From : Doodles of a journo
Trevor the farmer was in the fertilised egg business. He had several hundred young layers (hens), called 'pullets' and eight or ten roosters, whose job was to fertilise the eggs. The farmer kept records and any rooster that didn't perform went into the soup pot and was replaced.
That took an awful lot of his time so he bought a set of tiny bells and attached them to his roosters. Each bell had a different tone so Trevor could tell from a distance, which rooster was performing. Now he could sit on the porch and fill out an efficiency report simply by listening to the bells.
The farmer's favourite rooster was old Jacob, and a very fine specimen he was too. But on this particular morning Trevor noticed old Jacob's bell hadn't rung at all! Trevor went to investigate. The other roosters were chasing pullets, bells-a-ringing. The pullets, hearing the roosters coming, would run for cover. But to farmer Trevor's amazement, Jacob had his bell in his beak, so it couldn't ring. He'd sneak up on a pullet, do his job and walk on to the next one.

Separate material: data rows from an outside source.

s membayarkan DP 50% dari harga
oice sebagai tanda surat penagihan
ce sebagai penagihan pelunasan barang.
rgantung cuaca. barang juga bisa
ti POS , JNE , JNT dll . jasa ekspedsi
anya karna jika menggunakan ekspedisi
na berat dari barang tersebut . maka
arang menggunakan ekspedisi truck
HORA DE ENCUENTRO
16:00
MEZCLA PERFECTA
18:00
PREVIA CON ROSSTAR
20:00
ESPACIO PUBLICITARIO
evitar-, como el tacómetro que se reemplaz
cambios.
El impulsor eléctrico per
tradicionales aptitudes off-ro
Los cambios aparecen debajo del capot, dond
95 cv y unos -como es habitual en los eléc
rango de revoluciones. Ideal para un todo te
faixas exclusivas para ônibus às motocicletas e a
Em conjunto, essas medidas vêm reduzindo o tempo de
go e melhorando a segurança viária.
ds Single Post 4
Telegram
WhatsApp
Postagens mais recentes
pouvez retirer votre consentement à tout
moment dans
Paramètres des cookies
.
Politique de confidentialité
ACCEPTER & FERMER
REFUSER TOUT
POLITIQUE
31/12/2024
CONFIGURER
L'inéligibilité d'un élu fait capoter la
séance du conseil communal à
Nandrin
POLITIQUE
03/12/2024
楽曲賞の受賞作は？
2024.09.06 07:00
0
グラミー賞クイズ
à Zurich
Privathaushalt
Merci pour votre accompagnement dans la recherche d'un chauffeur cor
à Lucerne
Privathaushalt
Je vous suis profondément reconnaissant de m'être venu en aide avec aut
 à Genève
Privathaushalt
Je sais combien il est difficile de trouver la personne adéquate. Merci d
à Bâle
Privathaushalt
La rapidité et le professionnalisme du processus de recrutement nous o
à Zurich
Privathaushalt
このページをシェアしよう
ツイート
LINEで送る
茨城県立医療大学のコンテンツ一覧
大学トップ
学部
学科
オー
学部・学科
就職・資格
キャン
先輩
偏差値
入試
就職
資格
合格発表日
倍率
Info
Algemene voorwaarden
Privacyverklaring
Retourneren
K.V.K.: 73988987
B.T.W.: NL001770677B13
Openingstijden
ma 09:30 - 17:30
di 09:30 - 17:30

Trevor was so proud of Jacob, he entered him in the Polokwane Country Fair and Jacob became an overnight sensation among the judges. The result was the judges not only awarded Jacob the No Bell Piece Prize but they also awarded him the Pulletsurprise as well.
Clearly Jacob was a politician in the making: Who else but a politician could figure out how to win two of the most highly coveted awards on our planet by being the best at sneaking up on the populace and screwing them when they weren't paying attention.
23 May 2008
A chicken named Jacob
I found this on a blog this morning (the blog author apparently received it via email, so the source is unknown), and thought it was rather clever.